District cooling is based on the same clever concept as district heating – the fact that it’s better to allow a central, environmentally friendly plant to do the job instead of having lots of little cooling plants and air conditioning units which may make a noise, drip, eat electricity, take up valuable space and require maintenance.
Comfort = quality of life
In 1990, just one in every ten cars sold in Sweden had air conditioning. Ten years later, almost all new cars came with air conditioning. In other words, our demands for comfort are increasing at an enormous pace, and of course the in-car environment isn’t our only concern
At hospitals, maintaining a pleasant indoor temperature can be absolutely crucial to patients’ wellbeing. Modern offices contain lots of heat-generating computers, photocopiers and other technical equipment. Hardware in computer rooms and server halls has to be cooled constantly in order to function at all. And the same is true for many manufacturing processes in industry
We humans simply don’t function well when we’re too hot. The open plan offices and modular solutions of today also complicate the climate environment to a huge extent, with enormous variations from workstation to workstation.

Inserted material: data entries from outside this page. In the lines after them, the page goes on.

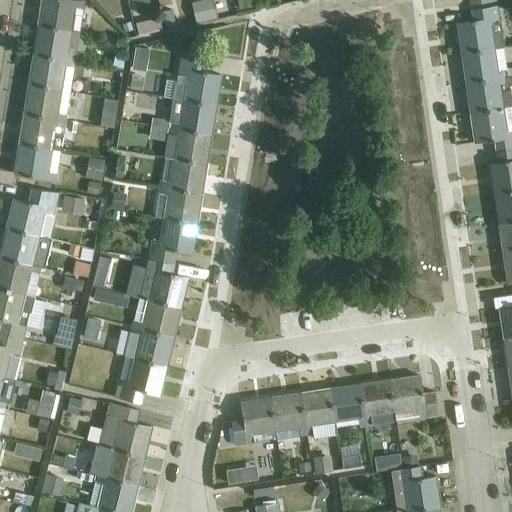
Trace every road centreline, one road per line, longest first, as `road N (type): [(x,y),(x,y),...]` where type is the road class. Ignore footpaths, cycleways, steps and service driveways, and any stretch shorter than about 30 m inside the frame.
road 1 (residential): [(214,358),(270,67),(302,35),(416,13)]
road 2 (residential): [(416,13),(458,322)]
road 3 (residential): [(458,322),(214,358)]
road 4 (residential): [(458,322),(488,511)]
road 5 (residential): [(214,358),(182,511)]
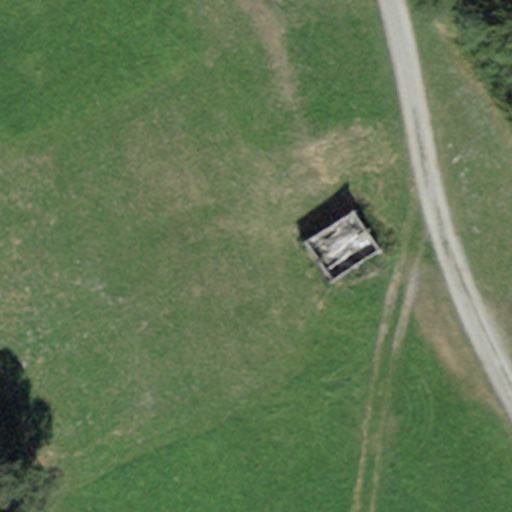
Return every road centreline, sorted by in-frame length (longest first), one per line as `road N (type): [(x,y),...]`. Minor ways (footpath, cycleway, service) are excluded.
road 1 (track): [(391,0),(432,191),(476,321),(511,394)]
road 2 (track): [(356,511),(410,240),(420,217),(437,206)]
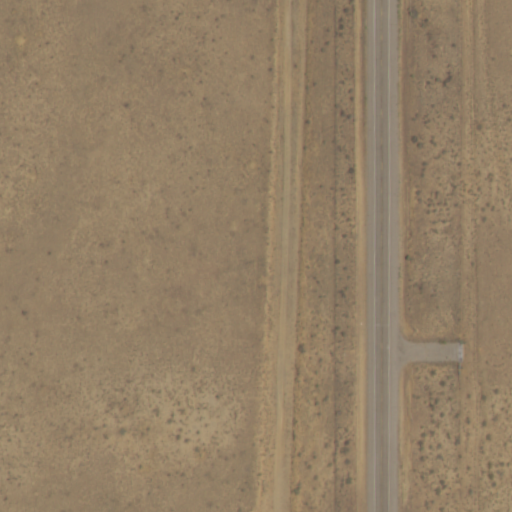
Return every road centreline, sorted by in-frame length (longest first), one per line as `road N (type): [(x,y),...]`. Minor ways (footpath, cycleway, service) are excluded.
road 1 (residential): [(275,511),(292,0)]
road 2 (primary): [(395,0),(401,511)]
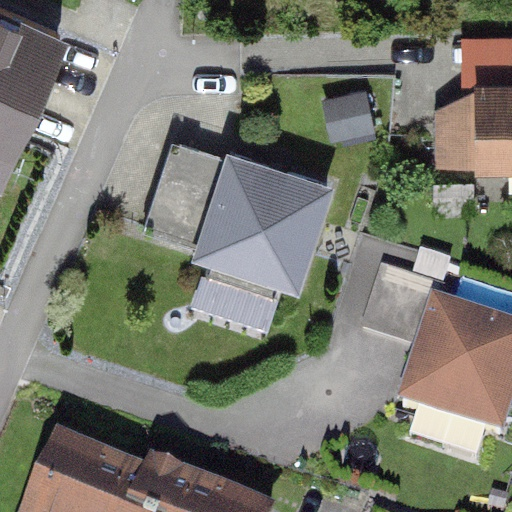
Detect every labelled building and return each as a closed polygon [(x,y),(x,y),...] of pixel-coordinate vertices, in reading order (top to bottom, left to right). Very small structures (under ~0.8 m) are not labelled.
[(62,32),(0,4),(0,145),(10,150),(62,32)] [(511,83),(480,84),(480,109),(443,109),(443,162),(511,161),(511,83)] [(375,128),(368,92),(338,98),(345,134),(375,128)] [(329,184),(234,154),(231,164),(174,145),(147,229),(298,279),(329,184)] [(511,333),(440,310),(447,291),(385,270),(366,327),(428,347),(409,404),(503,435),(511,406),(511,333)] [(237,511),(155,476),(150,487),(62,449),(34,511),(237,511)]
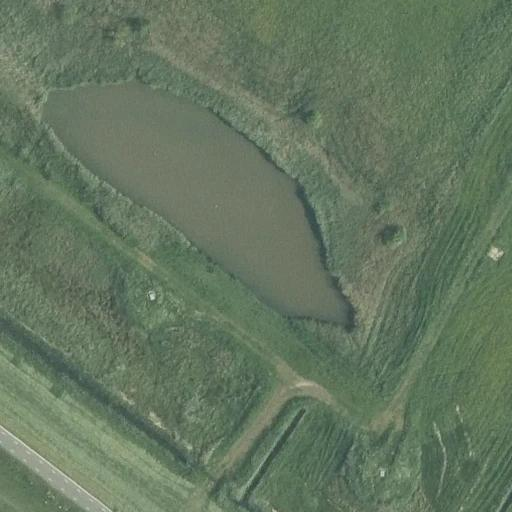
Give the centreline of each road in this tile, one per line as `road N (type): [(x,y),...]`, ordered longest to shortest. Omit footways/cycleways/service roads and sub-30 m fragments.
road 1 (track): [(511,200),(399,404),(372,422),(293,379),(0,147)]
road 2 (track): [(293,379),(193,511)]
road 3 (tertiary): [(0,434),(101,511)]
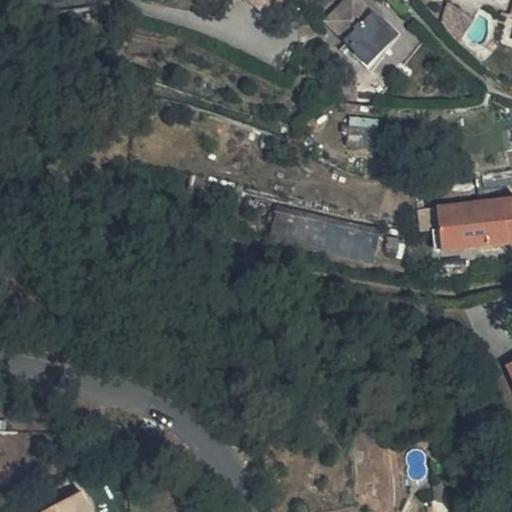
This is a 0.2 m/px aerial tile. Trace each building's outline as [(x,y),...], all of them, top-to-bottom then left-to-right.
[(288,0),(253,0),(273,17),(288,0)] [(381,30),(345,0),(337,0),(318,25),(360,60),(381,30)] [(497,54),(509,57),(511,48),(511,20),(510,20),(497,54)] [(402,48),(381,30),(360,60),(381,77),(402,48)] [(511,48),(509,57),(502,77),(511,80),(511,48)] [(362,162),(333,155),(328,173),(357,181),(362,162)] [(487,230),(503,229),(501,201),(418,211),(423,258),(487,251),(487,230)] [(376,264),(384,230),(280,204),(272,238),(376,264)] [(504,249),(503,229),(487,230),(487,251),(504,249)] [(511,393),(488,404),(502,437),(511,433),(511,393)]
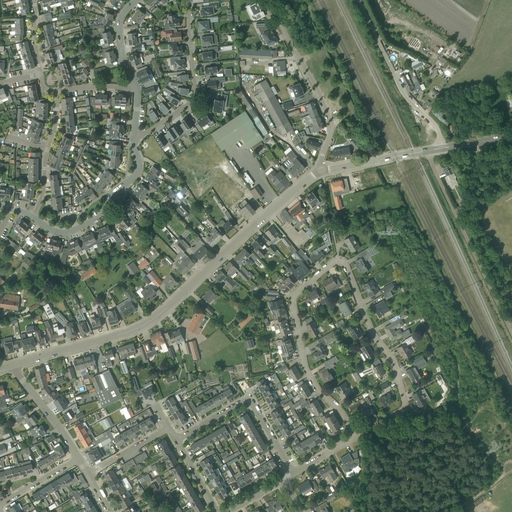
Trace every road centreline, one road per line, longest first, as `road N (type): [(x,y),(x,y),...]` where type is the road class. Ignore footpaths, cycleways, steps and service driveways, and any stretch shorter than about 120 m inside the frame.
road 1 (unclassified): [(403,411),(393,359),(374,335),(344,261),(333,261),(295,294),(295,312),(309,374),(355,437)]
road 2 (tertiary): [(12,365),(152,319),(322,170)]
road 3 (unclassified): [(511,331),(427,150)]
road 4 (unclassified): [(445,148),(400,95),(355,0)]
road 5 (unclassified): [(134,139),(196,99),(188,0)]
road 6 (unclassified): [(33,219),(61,237),(96,221),(132,184),(134,139)]
road 7 (unclassified): [(33,219),(54,92)]
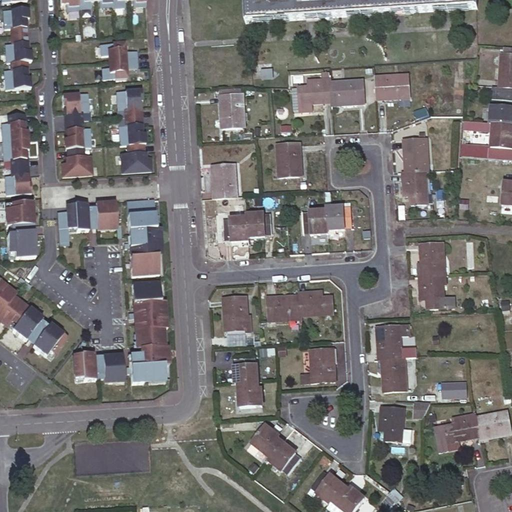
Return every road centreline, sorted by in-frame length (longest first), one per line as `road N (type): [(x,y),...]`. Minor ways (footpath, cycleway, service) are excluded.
road 1 (residential): [(167,0),(184,280)]
road 2 (residential): [(45,0),(50,196)]
road 3 (residential): [(0,425),(176,414)]
road 4 (residential): [(184,280),(348,269)]
road 5 (residential): [(107,317),(40,270),(52,253),(50,196)]
road 6 (residential): [(184,280),(193,398),(176,414)]
road 7 (residential): [(360,395),(350,450),(302,424),(299,401)]
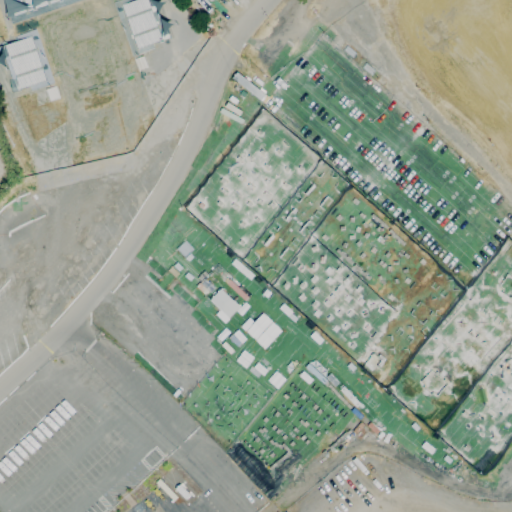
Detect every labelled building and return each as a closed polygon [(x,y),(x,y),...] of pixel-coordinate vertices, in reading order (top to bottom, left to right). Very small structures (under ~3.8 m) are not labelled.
[(7,0),(13,16),(59,0),(7,0)] [(133,0),(121,4),(136,48),(169,36),(156,0),(133,0)] [(0,45),(0,55),(12,91),(45,80),(30,35),(0,45)] [(209,300),(228,318),(239,306),(220,288),(209,300)] [(281,330),(262,313),(245,331),(264,349),(281,330)] [(186,506),(198,495),(171,467),(160,477),(186,506)] [(163,511),(151,496),(130,511),(163,511)]
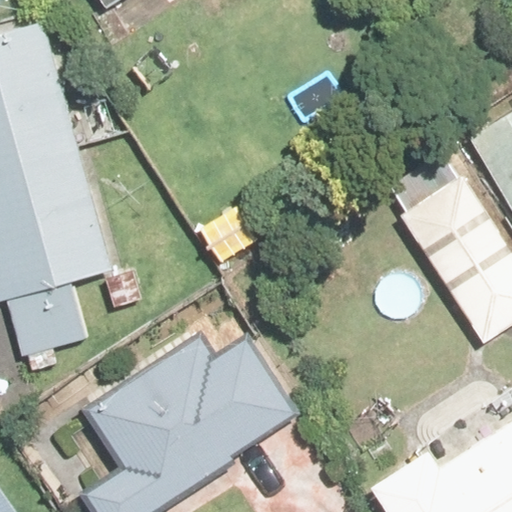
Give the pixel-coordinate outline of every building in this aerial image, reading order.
[(99,0),(107,12),(124,0),(99,0)] [(114,274),(48,28),(0,40),(0,305),(11,303),(27,359),(89,343),(74,285),(114,274)] [(511,115),(472,140),(511,205),(511,115)] [(511,330),(511,250),(465,178),(404,217),(487,346),(511,330)] [(159,511),(298,420),(245,340),(215,360),(203,342),(94,415),(130,468),(88,495),(99,511),(159,511)] [(511,511),(511,427),(443,471),(433,455),(378,490),(392,511),(511,511)] [(0,511),(21,511),(0,479),(0,511)]
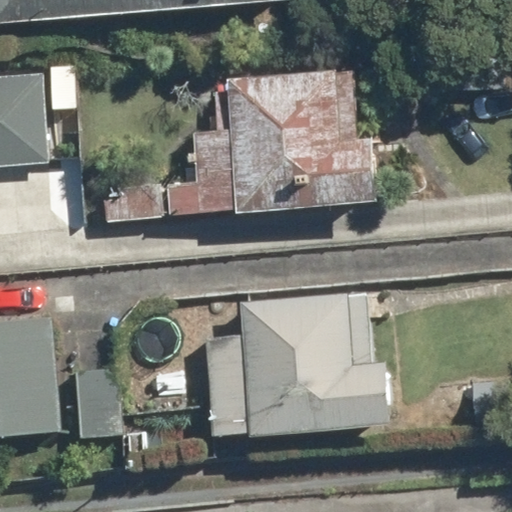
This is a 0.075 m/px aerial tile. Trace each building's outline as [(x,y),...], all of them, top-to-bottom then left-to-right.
[(0,0),(0,28),(306,4),(305,0),(0,0)] [(0,160),(56,156),(48,68),(0,72),(0,160)] [(363,137),(359,70),(234,78),(237,128),(198,130),(201,183),(107,188),(109,219),(326,205),(386,202),(382,136),(363,137)] [(372,294),(245,303),(247,330),(209,333),(216,437),(399,424),(394,363),(377,364),(372,294)] [(54,313),(0,318),(0,433),(66,427),(54,313)] [(122,364),(79,367),(83,435),(126,433),(122,364)] [(511,372),(467,374),(469,419),(511,417),(511,372)]
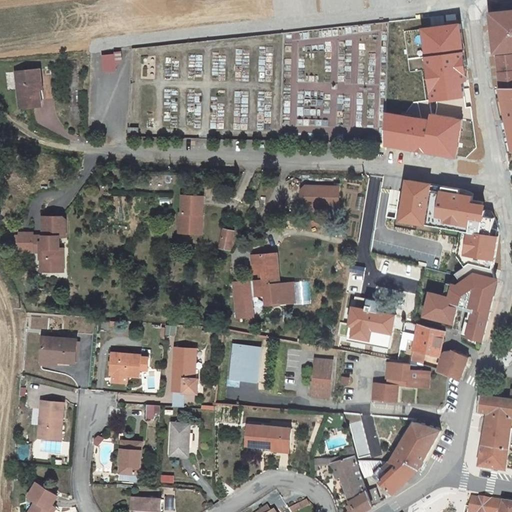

Good choice for the environment
District cooling involves cooling the property using cold water which is distributed in pipes from a central cooling plant – a cooling plant which is often run by the same company as the one producing district heating in the locality. District cooling is used currently at large properties such as schools, hospitals and apartment blocks. Like district heating, district cooling often utilises waste heat from processes such as waste incineration or combined power and heating generation which would otherwise be lost
Heating pumps are sometimes used to generate both heating and cooling in one and the same system. In other cases, cooling water is taken from nearby lakes and waterways.
There are many ways to produce district cooling, but they all have one thing in common – the fact that their environmental impact and energy consumption are minimal compared with the effect if the properties linked to the system had been cooling using local cooling plants. District cooling plants are operated more efficiently and professionally now, often using biofuels and other fuels which don’t contribute to the greenhouse effect. For society in general, district cooling offers major environmental benefits and allows us to economise on natural resources.
Massive expansion
In the 1980s, many district heating companies invested in huge heating pumps and realised that even the cold side of these pumps could be used to improve energy consumption. Sweden’s first district cooling plant was commissioned in 1992, and nowadays it provides some 30 or so plants all over Sweden with district cooling equivalent to almost 700 GWh. Surveys have shown that the total demand for district cooling in Sweden amounts to 2000-5000 GWh, which would mean turnovers for district cooling in the region of between SEK 1 and 2.5 billion.